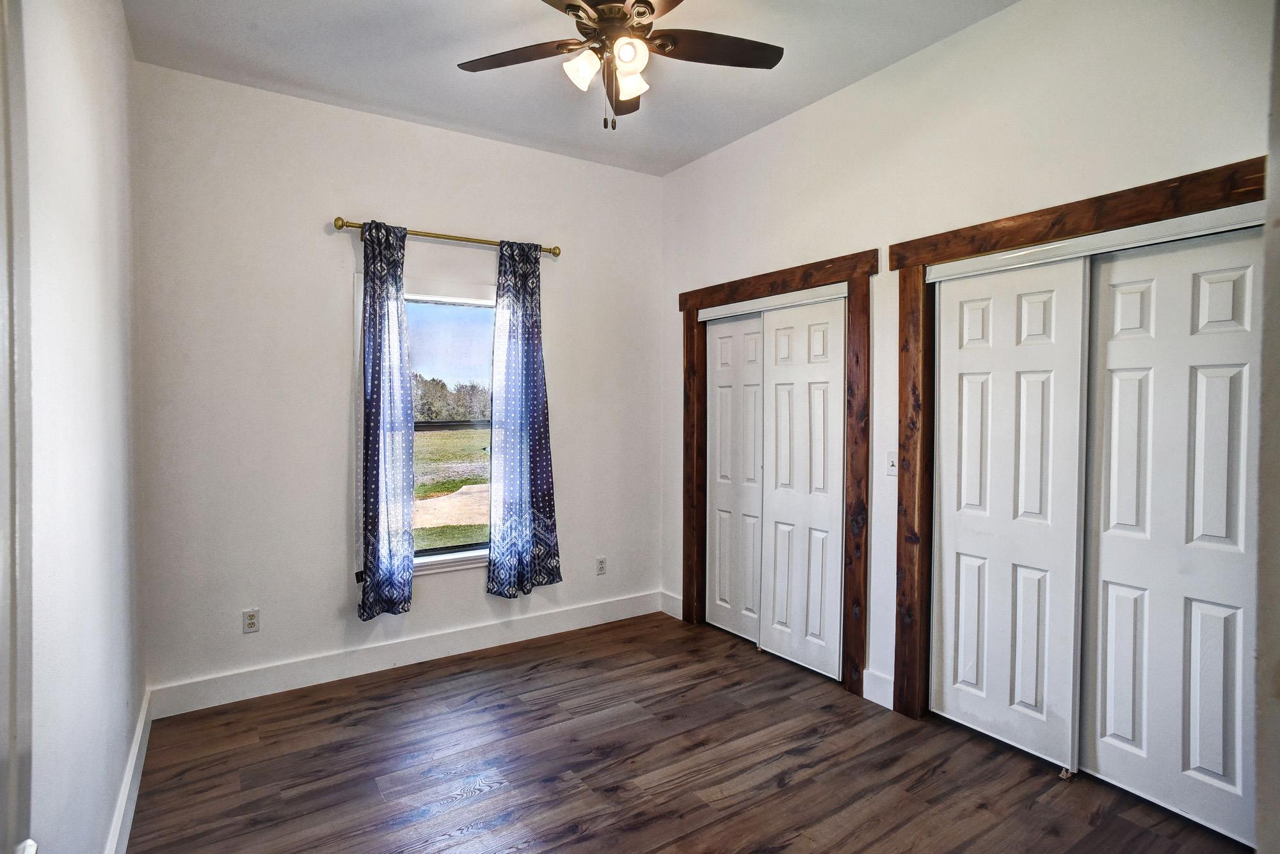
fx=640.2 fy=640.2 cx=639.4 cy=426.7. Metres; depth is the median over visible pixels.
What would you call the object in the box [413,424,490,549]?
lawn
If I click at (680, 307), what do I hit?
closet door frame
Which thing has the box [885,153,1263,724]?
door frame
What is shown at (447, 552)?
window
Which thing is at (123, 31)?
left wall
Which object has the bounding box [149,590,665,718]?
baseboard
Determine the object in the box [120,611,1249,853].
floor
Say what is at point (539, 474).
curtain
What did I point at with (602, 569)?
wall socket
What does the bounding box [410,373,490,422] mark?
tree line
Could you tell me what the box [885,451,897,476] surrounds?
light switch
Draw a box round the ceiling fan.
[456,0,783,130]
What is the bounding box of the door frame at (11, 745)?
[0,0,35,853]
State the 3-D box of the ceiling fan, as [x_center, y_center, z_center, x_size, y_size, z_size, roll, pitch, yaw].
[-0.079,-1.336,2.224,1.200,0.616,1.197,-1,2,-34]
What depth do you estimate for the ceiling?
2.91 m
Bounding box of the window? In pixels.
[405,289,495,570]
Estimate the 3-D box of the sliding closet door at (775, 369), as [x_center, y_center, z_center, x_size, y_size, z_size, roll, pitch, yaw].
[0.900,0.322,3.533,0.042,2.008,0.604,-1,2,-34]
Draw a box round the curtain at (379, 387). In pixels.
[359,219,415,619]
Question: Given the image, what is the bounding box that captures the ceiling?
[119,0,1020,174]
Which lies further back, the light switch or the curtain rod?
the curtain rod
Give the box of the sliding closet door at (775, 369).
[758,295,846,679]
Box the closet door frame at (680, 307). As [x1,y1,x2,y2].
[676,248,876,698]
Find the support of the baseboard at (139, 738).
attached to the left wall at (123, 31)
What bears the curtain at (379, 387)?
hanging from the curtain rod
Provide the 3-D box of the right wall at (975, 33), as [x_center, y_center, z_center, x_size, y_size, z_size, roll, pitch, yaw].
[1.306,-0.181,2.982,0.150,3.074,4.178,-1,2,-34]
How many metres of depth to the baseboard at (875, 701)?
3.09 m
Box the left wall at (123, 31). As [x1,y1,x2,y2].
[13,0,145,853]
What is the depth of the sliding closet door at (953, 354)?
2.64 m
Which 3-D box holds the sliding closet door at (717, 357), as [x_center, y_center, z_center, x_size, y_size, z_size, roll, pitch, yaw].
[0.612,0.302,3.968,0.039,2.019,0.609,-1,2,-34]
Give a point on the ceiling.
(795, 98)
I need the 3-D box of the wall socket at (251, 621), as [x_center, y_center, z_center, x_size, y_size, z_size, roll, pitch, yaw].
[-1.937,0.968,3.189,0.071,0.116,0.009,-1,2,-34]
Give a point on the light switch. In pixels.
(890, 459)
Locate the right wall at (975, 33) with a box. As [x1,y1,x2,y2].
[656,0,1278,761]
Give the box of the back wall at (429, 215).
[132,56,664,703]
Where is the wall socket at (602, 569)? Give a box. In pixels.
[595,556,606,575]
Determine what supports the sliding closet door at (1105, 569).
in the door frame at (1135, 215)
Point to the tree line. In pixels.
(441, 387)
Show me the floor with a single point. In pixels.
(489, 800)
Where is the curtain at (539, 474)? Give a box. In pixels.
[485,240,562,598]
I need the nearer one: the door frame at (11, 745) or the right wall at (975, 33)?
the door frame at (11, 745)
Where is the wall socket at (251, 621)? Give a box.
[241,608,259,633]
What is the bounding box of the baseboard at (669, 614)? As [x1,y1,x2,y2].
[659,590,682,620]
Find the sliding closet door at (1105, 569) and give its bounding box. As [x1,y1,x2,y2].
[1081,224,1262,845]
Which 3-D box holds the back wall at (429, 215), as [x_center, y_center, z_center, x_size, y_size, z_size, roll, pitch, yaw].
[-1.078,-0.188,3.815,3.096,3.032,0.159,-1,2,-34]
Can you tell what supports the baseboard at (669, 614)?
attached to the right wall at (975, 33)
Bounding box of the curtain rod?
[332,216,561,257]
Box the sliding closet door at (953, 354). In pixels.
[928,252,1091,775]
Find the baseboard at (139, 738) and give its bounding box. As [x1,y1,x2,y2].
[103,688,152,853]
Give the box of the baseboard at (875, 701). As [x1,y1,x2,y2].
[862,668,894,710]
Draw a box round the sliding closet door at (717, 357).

# [TASK STATEMENT]
Quote only the lines from the line containing "Box the sliding" through the end of the entries, keeping the first and the last.

# [WRITTEN ANSWER]
Box the sliding closet door at (953, 354). In pixels.
[928,252,1091,775]
Find the baseboard at (139, 738) and give its bounding box. As [x1,y1,x2,y2].
[103,688,152,853]
Give the box of the baseboard at (875, 701). As [x1,y1,x2,y2].
[862,668,894,710]
Draw a box round the sliding closet door at (717, 357).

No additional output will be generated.